-- SOURCE MATERIAL follows --

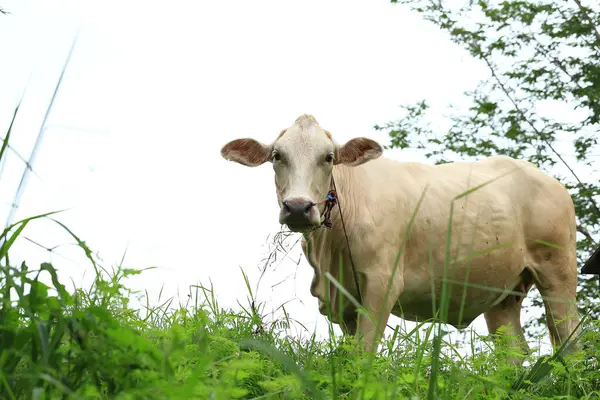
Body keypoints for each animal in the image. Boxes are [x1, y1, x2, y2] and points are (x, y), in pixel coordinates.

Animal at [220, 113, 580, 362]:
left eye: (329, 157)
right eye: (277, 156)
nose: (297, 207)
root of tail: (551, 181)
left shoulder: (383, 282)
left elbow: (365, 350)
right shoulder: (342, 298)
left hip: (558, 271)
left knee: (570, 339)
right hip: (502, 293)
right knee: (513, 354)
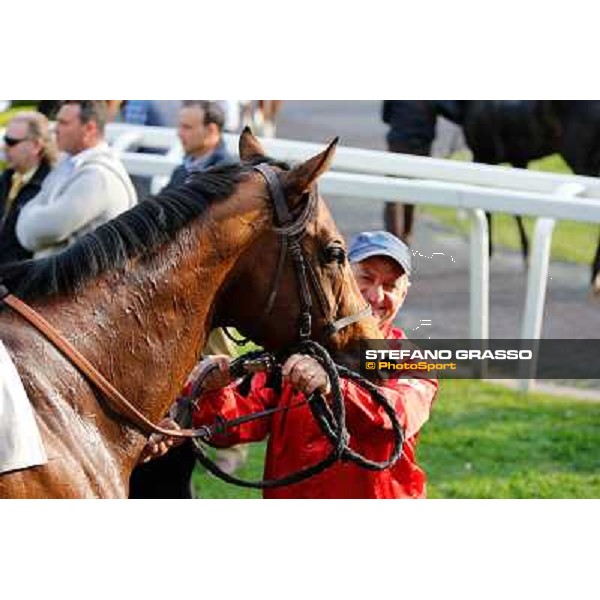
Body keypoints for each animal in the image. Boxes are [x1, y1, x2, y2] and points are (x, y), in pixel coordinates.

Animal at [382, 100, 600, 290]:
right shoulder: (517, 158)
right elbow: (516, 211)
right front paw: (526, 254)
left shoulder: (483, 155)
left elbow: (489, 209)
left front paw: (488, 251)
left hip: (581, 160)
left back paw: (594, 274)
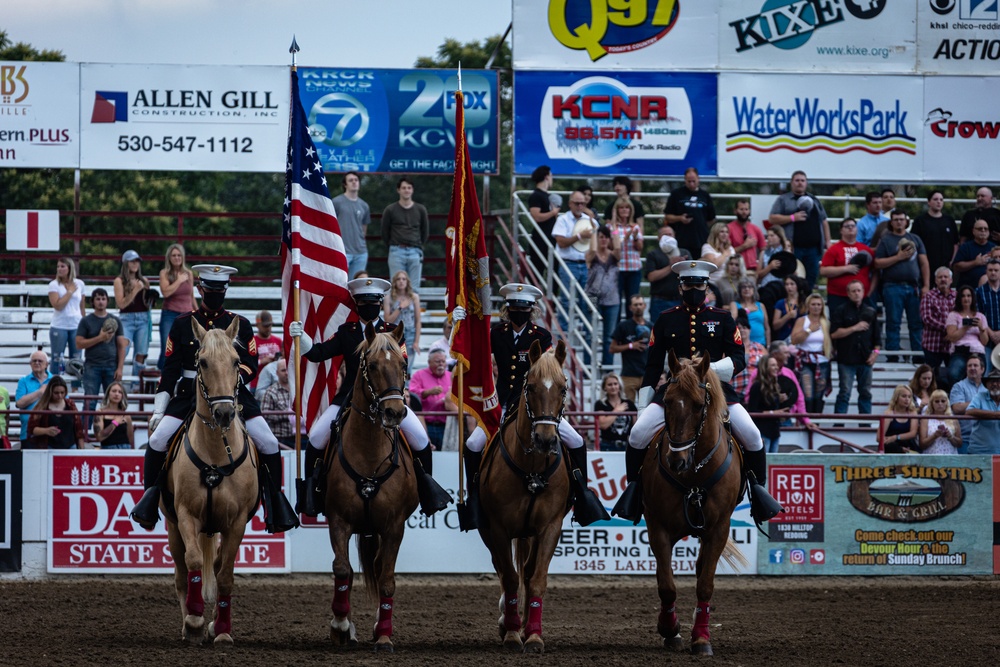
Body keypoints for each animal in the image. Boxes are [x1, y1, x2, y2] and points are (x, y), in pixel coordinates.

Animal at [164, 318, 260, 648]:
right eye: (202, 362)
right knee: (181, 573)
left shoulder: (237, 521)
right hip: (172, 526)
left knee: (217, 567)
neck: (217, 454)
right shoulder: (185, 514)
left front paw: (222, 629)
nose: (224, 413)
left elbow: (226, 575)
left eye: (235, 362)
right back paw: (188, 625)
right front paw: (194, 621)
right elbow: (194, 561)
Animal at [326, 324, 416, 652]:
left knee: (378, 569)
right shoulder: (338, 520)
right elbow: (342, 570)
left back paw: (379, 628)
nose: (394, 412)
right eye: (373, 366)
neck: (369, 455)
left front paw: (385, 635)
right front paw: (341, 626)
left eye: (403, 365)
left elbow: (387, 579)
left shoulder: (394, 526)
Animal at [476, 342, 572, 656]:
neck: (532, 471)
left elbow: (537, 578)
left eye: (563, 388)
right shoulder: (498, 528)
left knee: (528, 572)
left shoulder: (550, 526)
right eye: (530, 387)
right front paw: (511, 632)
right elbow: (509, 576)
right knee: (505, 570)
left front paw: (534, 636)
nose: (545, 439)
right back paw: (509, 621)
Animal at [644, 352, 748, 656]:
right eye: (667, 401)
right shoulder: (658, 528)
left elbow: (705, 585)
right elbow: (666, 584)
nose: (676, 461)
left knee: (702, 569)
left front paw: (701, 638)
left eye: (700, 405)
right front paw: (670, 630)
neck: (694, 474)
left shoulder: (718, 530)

-- SOURCE MATERIAL concluded --
-- SOURCE MATERIAL follows --

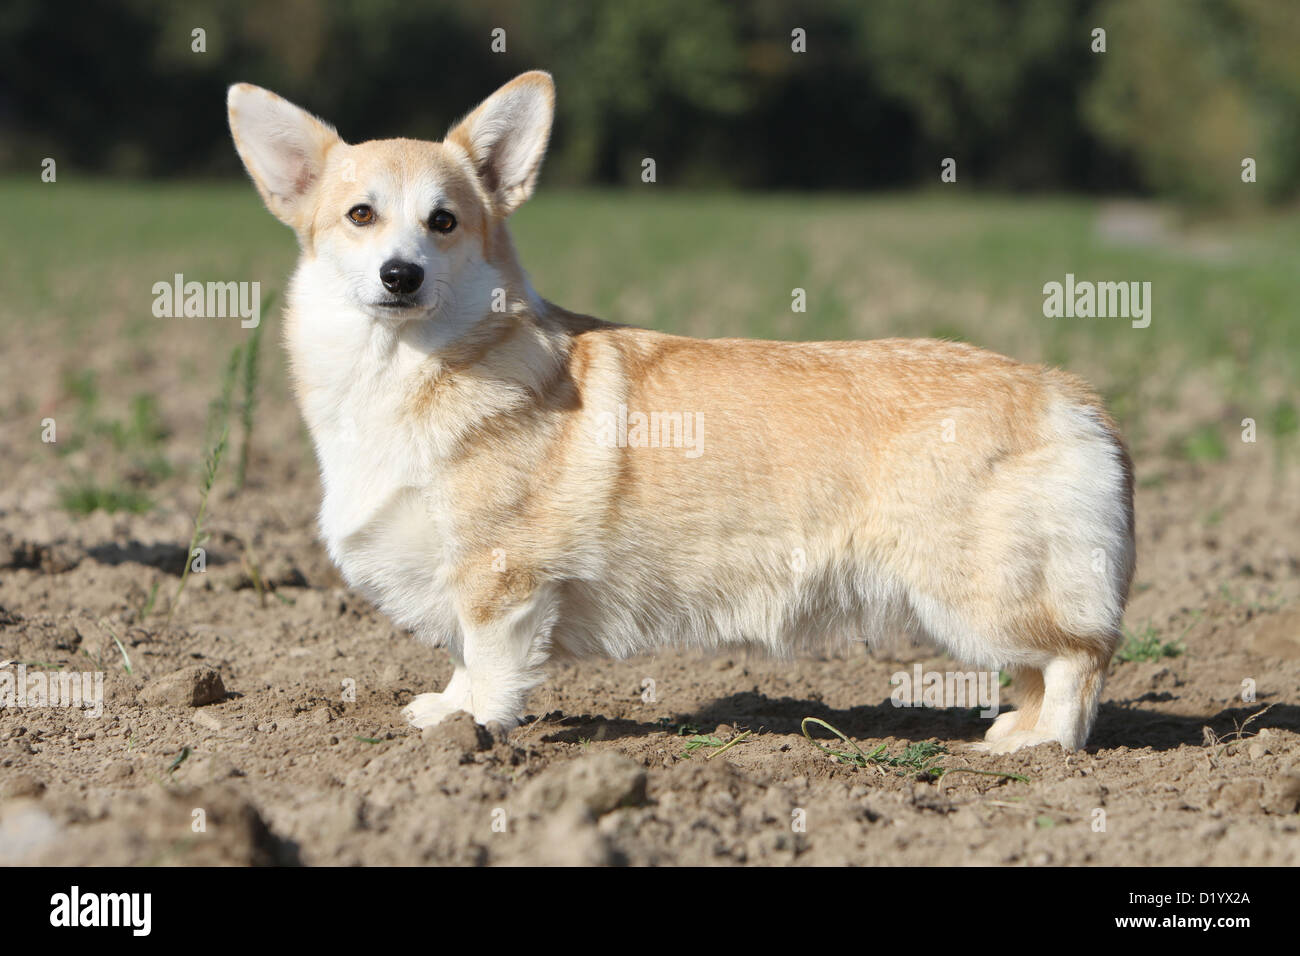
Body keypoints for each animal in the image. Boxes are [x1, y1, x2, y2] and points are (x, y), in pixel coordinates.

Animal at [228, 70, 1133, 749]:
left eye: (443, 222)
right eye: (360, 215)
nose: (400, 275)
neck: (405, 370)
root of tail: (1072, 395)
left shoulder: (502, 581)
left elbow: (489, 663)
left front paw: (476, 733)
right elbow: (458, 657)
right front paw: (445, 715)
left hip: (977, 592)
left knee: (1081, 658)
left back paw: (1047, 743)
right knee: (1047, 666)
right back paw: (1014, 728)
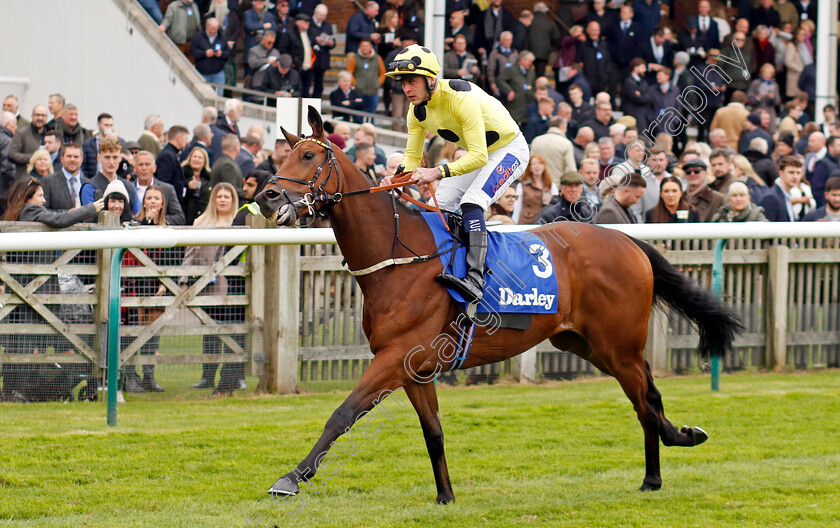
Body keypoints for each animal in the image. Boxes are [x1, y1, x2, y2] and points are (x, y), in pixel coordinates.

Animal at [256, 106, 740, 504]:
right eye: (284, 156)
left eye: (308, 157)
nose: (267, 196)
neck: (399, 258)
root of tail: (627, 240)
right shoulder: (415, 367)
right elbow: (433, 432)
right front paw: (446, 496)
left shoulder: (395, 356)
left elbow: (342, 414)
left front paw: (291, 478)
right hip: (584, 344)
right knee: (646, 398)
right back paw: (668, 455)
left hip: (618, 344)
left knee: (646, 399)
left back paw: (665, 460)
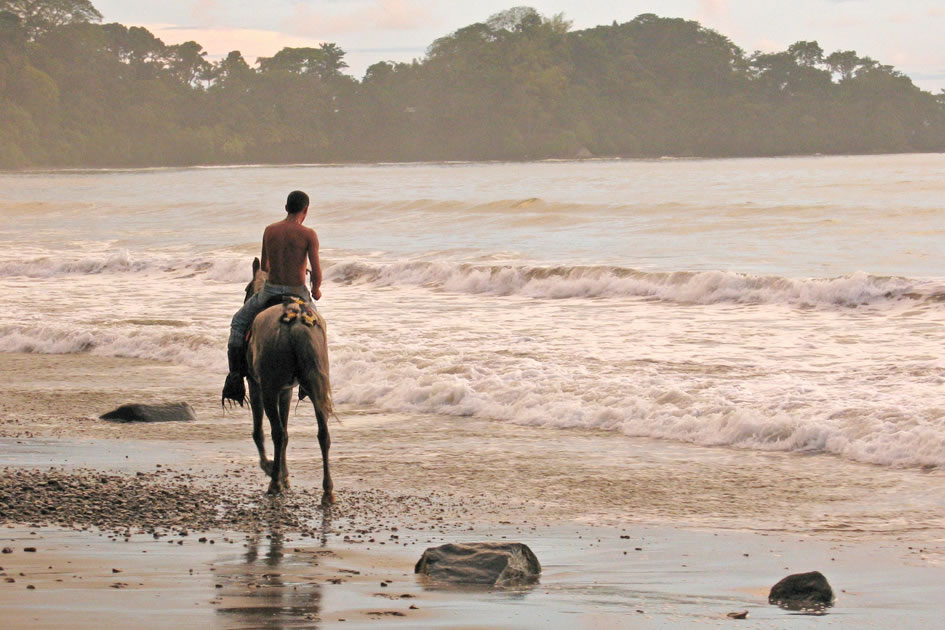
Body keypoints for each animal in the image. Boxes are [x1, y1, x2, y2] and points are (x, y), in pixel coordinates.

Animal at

-- SOURCE MATERIAL concluded --

* **WHAT NEEDS TO BE DONE**
For each line above that includes "root", make a copy.

* **EXERCISE RESPONSE**
root of tail: (551, 181)
root of tail: (1072, 395)
root of tail: (627, 240)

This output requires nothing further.